A cette date, ce notaire a aussi passé l'acte de base de la résidence Westhinder section I.
2. L'assemblée générale de la résidence Westhinder section I s'est réunie une première fois le 12 mars 1989.
3. La demanderesse a ensuite construit l'immeuble à appartements voisin appelé résidence Alexandra.
L'acte de base de la résidence Alexandra a été passé le 29 septembre 1989 par le notaire Van Damme, dont l'étude est située à La Panne.
4. Par un acte notarié passé le 22 décembre 1989 par le notaire van Damme, la deuxième défenderesse et la demanderesse, agissant en leur nom propre et «en tant que mandataires des copropriétaires de la résidence Westhinder section I pour lesquels elles se sont porté fort», ont établi une servitude de passage à titre perpétuel à charge de la résidence Westhinder section I et au profit de la résidence Alexandra et de l'immeuble phase III du complexe Westhinder (appelé plus tard résidence Zuidhinder).
Le but était que les propriétaires de la résidence Alexandra et de la résidence Zuidhinder et leurs préposés puissent avoir accès avec leurs voitures, vélos, motos et autres aux parkings, garages et caves de leurs immeubles via le parking de la résidence Westhinder section I.
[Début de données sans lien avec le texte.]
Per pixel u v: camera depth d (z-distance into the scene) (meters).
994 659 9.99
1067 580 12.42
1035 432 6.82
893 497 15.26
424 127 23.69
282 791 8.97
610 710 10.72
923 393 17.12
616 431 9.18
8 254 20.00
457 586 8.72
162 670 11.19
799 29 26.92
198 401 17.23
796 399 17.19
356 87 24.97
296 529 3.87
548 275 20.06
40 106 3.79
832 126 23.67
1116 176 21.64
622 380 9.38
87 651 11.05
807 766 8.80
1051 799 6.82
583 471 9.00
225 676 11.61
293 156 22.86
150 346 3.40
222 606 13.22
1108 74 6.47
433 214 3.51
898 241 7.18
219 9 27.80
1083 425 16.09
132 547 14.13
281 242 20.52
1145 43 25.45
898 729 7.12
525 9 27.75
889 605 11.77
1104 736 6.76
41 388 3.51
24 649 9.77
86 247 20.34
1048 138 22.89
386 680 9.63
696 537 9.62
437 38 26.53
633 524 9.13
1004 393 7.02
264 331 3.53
5. Au cours de la construction de la résidence Alexandra, une ouverture a été pratiquée dans le mur de la cave de la résidence Westhinder section I, créant ainsi un passage entre les deux parkings.
6. La situation de fait des parkings peut être décrite de la manière suivante:
- il existe une entrée, une sortie et une porte communes tant pour les propriétaires et les usagers d'un parking situé sous l'immeuble Westhinder section I que pour les propriétaires et usagers d'un parking situé sous l'immeuble Zuidhinder;
- les propriétaires et les usagers d'un parking situé sous la résidence Alexandra entrent et sortent par les passages existant dans le parking situé sous l'immeuble Westhinder section I et par ces mêmes entrée, sortie et porte communes.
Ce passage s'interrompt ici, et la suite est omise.